Aim of the task
Repeat all of the records word for word, but skip any picture.

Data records
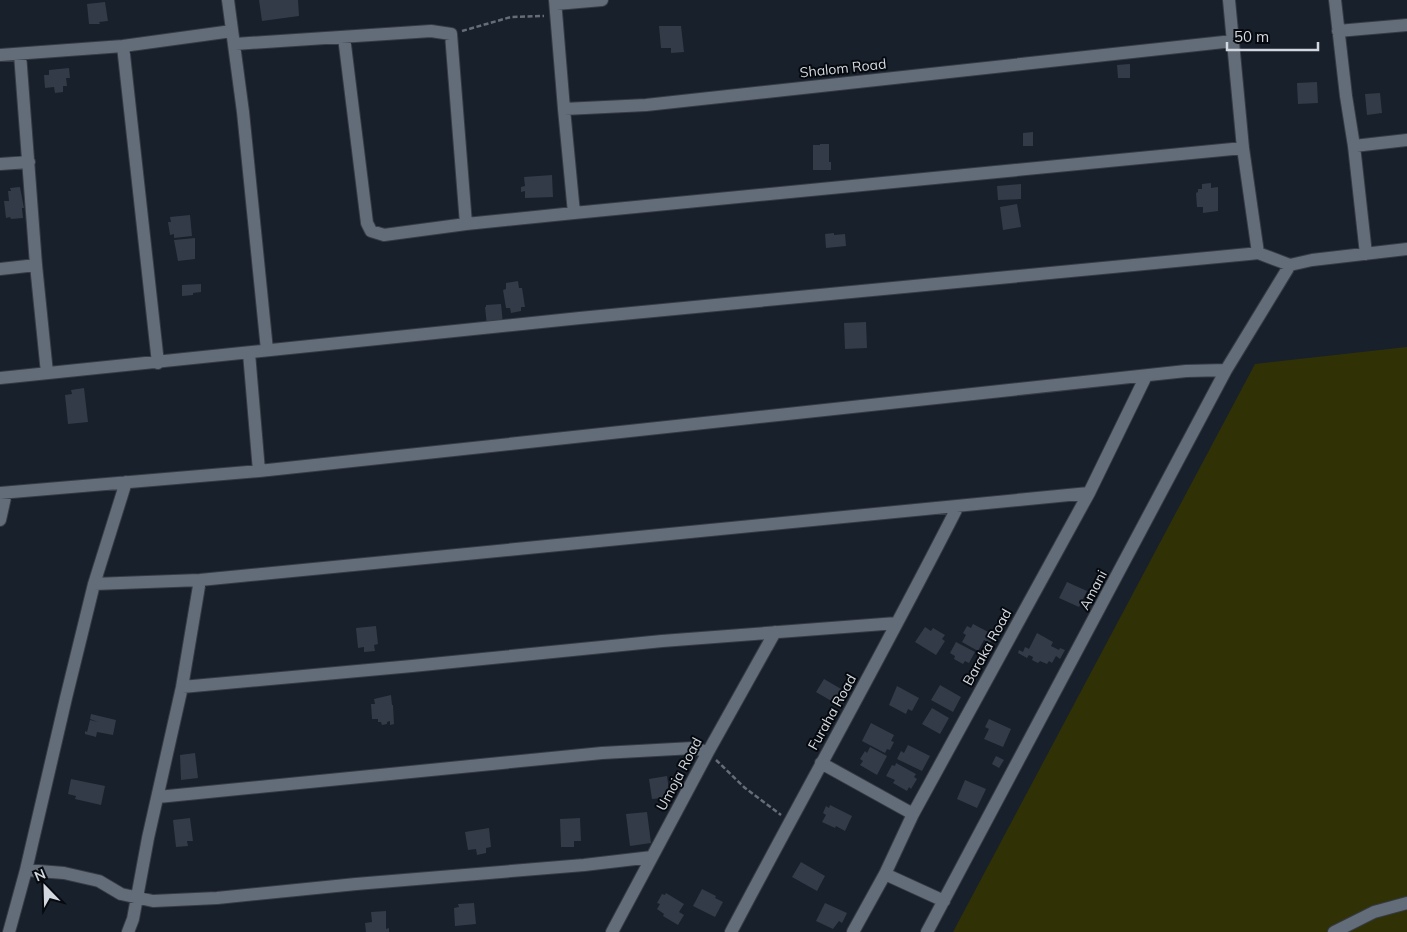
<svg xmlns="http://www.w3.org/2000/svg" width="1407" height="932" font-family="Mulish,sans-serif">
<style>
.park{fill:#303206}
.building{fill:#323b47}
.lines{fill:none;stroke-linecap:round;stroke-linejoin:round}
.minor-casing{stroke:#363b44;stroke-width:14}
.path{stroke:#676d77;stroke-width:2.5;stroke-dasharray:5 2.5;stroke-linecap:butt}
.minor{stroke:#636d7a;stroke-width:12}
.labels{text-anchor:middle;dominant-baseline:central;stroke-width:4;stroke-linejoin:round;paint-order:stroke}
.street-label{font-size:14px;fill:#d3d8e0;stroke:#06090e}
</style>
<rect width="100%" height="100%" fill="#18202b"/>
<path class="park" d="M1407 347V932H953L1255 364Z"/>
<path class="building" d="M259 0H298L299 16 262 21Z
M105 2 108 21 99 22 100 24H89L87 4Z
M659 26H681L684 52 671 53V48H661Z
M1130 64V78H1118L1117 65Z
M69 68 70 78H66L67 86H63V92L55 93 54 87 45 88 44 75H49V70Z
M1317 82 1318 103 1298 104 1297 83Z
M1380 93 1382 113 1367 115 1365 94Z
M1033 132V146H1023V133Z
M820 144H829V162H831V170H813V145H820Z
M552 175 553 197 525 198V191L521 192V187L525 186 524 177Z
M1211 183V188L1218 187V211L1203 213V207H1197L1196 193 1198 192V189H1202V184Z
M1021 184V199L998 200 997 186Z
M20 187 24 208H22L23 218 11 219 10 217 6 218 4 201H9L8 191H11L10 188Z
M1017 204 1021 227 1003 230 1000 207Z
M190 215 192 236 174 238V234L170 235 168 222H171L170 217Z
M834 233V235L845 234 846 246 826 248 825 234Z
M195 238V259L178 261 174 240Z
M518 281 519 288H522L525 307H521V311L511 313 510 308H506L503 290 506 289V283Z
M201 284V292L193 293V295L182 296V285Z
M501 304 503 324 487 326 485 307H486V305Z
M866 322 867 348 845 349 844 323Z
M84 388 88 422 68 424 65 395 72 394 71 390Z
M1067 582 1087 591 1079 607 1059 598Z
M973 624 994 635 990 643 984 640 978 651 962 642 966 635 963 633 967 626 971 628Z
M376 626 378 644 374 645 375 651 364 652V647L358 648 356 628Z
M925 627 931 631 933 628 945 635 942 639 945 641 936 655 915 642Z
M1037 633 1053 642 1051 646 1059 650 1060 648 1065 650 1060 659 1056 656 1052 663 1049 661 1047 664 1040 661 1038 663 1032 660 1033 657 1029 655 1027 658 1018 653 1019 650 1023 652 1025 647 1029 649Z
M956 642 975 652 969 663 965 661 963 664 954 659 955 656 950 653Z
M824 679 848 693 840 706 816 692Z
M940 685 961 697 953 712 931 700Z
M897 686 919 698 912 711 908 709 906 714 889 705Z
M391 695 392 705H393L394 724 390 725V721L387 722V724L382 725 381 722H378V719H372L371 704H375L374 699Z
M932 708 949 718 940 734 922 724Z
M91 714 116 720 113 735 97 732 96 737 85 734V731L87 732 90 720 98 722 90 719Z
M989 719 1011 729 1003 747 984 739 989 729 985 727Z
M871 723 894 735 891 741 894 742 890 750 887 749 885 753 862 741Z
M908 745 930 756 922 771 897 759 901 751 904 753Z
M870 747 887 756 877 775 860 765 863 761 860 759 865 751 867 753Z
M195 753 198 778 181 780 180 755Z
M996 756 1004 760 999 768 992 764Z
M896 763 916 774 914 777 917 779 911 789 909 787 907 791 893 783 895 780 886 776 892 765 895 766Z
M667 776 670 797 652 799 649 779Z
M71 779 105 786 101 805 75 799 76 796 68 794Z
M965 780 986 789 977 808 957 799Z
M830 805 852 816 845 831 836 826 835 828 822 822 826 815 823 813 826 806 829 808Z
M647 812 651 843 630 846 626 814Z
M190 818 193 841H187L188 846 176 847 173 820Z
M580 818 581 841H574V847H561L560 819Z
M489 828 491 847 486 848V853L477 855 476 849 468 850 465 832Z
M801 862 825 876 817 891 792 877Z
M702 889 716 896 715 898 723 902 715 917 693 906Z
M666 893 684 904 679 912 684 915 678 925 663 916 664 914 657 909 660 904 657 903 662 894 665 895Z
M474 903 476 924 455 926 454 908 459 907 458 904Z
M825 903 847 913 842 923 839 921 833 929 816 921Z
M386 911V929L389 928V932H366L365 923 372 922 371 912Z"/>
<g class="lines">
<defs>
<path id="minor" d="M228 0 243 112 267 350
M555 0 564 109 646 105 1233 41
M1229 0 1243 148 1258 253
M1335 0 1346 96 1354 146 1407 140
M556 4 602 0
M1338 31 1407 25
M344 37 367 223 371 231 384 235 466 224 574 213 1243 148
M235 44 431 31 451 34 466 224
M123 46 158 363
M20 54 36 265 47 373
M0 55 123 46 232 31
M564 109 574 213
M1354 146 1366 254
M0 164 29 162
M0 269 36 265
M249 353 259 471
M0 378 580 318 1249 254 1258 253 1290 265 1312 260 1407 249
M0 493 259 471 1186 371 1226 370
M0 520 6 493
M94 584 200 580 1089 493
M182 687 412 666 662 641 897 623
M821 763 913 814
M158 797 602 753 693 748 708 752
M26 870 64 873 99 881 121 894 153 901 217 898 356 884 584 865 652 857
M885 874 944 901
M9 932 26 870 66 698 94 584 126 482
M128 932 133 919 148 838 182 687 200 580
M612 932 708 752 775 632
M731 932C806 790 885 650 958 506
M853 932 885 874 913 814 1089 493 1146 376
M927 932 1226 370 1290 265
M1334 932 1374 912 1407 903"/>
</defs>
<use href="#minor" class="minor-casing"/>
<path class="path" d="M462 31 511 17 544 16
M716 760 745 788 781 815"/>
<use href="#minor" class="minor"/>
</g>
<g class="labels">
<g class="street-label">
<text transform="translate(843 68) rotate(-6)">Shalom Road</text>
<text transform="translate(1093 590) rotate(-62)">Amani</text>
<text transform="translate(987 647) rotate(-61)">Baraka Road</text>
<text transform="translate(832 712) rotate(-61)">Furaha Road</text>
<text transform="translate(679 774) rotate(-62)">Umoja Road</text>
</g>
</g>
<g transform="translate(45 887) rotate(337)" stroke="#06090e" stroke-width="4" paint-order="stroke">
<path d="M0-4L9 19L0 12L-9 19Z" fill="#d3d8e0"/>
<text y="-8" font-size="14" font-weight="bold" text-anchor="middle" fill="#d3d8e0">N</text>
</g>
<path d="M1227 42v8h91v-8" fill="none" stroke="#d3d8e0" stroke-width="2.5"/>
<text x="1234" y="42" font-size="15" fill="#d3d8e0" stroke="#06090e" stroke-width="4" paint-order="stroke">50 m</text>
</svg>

Solution
<svg xmlns="http://www.w3.org/2000/svg" width="1407" height="932" font-family="Mulish,sans-serif">
<style>
.park{fill:#303206}
.building{fill:#323b47}
.lines{fill:none;stroke-linecap:round;stroke-linejoin:round}
.minor-casing{stroke:#363b44;stroke-width:14}
.path{stroke:#676d77;stroke-width:2.5;stroke-dasharray:5 2.5;stroke-linecap:butt}
.minor{stroke:#636d7a;stroke-width:12}
.labels{text-anchor:middle;dominant-baseline:central;stroke-width:4;stroke-linejoin:round;paint-order:stroke}
.street-label{font-size:14px;fill:#d3d8e0;stroke:#06090e}
</style>
<rect width="100%" height="100%" fill="#18202b"/>
<path class="park" d="M1407 347V932H953L1255 364Z"/>
<path class="building" d="M259 0H298L299 16 262 21Z
M105 2 108 21 99 22 100 24H89L87 4Z
M659 26H681L684 52 671 53V48H661Z
M1130 64V78H1118L1117 65Z
M69 68 70 78H66L67 86H63V92L55 93 54 87 45 88 44 75H49V70Z
M1317 82 1318 103 1298 104 1297 83Z
M1380 93 1382 113 1367 115 1365 94Z
M1033 132V146H1023V133Z
M820 144H829V162H831V170H813V145H820Z
M552 175 553 197 525 198V191L521 192V187L525 186 524 177Z
M1211 183V188L1218 187V211L1203 213V207H1197L1196 193 1198 192V189H1202V184Z
M1021 184V199L998 200 997 186Z
M20 187 24 208H22L23 218 11 219 10 217 6 218 4 201H9L8 191H11L10 188Z
M1017 204 1021 227 1003 230 1000 207Z
M190 215 192 236 174 238V234L170 235 168 222H171L170 217Z
M834 233V235L845 234 846 246 826 248 825 234Z
M195 238V259L178 261 174 240Z
M518 281 519 288H522L525 307H521V311L511 313 510 308H506L503 290 506 289V283Z
M201 284V292L193 293V295L182 296V285Z
M501 304 503 324 487 326 485 307H486V305Z
M866 322 867 348 845 349 844 323Z
M84 388 88 422 68 424 65 395 72 394 71 390Z
M1067 582 1087 591 1079 607 1059 598Z
M973 624 994 635 990 643 984 640 978 651 962 642 966 635 963 633 967 626 971 628Z
M376 626 378 644 374 645 375 651 364 652V647L358 648 356 628Z
M925 627 931 631 933 628 945 635 942 639 945 641 936 655 915 642Z
M1037 633 1053 642 1051 646 1059 650 1060 648 1065 650 1060 659 1056 656 1052 663 1049 661 1047 664 1040 661 1038 663 1032 660 1033 657 1029 655 1027 658 1018 653 1019 650 1023 652 1025 647 1029 649Z
M956 642 975 652 969 663 965 661 963 664 954 659 955 656 950 653Z
M824 679 848 693 840 706 816 692Z
M940 685 961 697 953 712 931 700Z
M897 686 919 698 912 711 908 709 906 714 889 705Z
M391 695 392 705H393L394 724 390 725V721L387 722V724L382 725 381 722H378V719H372L371 704H375L374 699Z
M932 708 949 718 940 734 922 724Z
M91 714 116 720 113 735 97 732 96 737 85 734V731L87 732 90 720 98 722 90 719Z
M989 719 1011 729 1003 747 984 739 989 729 985 727Z
M871 723 894 735 891 741 894 742 890 750 887 749 885 753 862 741Z
M908 745 930 756 922 771 897 759 901 751 904 753Z
M870 747 887 756 877 775 860 765 863 761 860 759 865 751 867 753Z
M195 753 198 778 181 780 180 755Z
M996 756 1004 760 999 768 992 764Z
M896 763 916 774 914 777 917 779 911 789 909 787 907 791 893 783 895 780 886 776 892 765 895 766Z
M667 776 670 797 652 799 649 779Z
M71 779 105 786 101 805 75 799 76 796 68 794Z
M965 780 986 789 977 808 957 799Z
M830 805 852 816 845 831 836 826 835 828 822 822 826 815 823 813 826 806 829 808Z
M647 812 651 843 630 846 626 814Z
M190 818 193 841H187L188 846 176 847 173 820Z
M580 818 581 841H574V847H561L560 819Z
M489 828 491 847 486 848V853L477 855 476 849 468 850 465 832Z
M801 862 825 876 817 891 792 877Z
M702 889 716 896 715 898 723 902 715 917 693 906Z
M666 893 684 904 679 912 684 915 678 925 663 916 664 914 657 909 660 904 657 903 662 894 665 895Z
M474 903 476 924 455 926 454 908 459 907 458 904Z
M825 903 847 913 842 923 839 921 833 929 816 921Z
M386 911V929L389 928V932H366L365 923 372 922 371 912Z"/>
<g class="lines">
<defs>
<path id="minor" d="M228 0 243 112 267 350
M555 0 564 109 646 105 1233 41
M1229 0 1243 148 1258 253
M1335 0 1346 96 1354 146 1407 140
M556 4 602 0
M1338 31 1407 25
M344 37 367 223 371 231 384 235 466 224 574 213 1243 148
M235 44 431 31 451 34 466 224
M123 46 158 363
M20 54 36 265 47 373
M0 55 123 46 232 31
M564 109 574 213
M1354 146 1366 254
M0 164 29 162
M0 269 36 265
M249 353 259 471
M0 378 580 318 1249 254 1258 253 1290 265 1312 260 1407 249
M0 493 259 471 1186 371 1226 370
M0 520 6 493
M94 584 200 580 1089 493
M182 687 412 666 662 641 897 623
M821 763 913 814
M158 797 602 753 693 748 708 752
M26 870 64 873 99 881 121 894 153 901 217 898 356 884 584 865 652 857
M885 874 944 901
M9 932 26 870 66 698 94 584 126 482
M128 932 133 919 148 838 182 687 200 580
M612 932 708 752 775 632
M731 932C806 790 885 650 958 506
M853 932 885 874 913 814 1089 493 1146 376
M927 932 1226 370 1290 265
M1334 932 1374 912 1407 903"/>
</defs>
<use href="#minor" class="minor-casing"/>
<path class="path" d="M462 31 511 17 544 16
M716 760 745 788 781 815"/>
<use href="#minor" class="minor"/>
</g>
<g class="labels">
<g class="street-label">
<text transform="translate(843 68) rotate(-6)">Shalom Road</text>
<text transform="translate(1093 590) rotate(-62)">Amani</text>
<text transform="translate(987 647) rotate(-61)">Baraka Road</text>
<text transform="translate(832 712) rotate(-61)">Furaha Road</text>
<text transform="translate(679 774) rotate(-62)">Umoja Road</text>
</g>
</g>
<g transform="translate(45 887) rotate(337)" stroke="#06090e" stroke-width="4" paint-order="stroke">
<path d="M0-4L9 19L0 12L-9 19Z" fill="#d3d8e0"/>
<text y="-8" font-size="14" font-weight="bold" text-anchor="middle" fill="#d3d8e0">N</text>
</g>
<path d="M1227 42v8h91v-8" fill="none" stroke="#d3d8e0" stroke-width="2.5"/>
<text x="1234" y="42" font-size="15" fill="#d3d8e0" stroke="#06090e" stroke-width="4" paint-order="stroke">50 m</text>
</svg>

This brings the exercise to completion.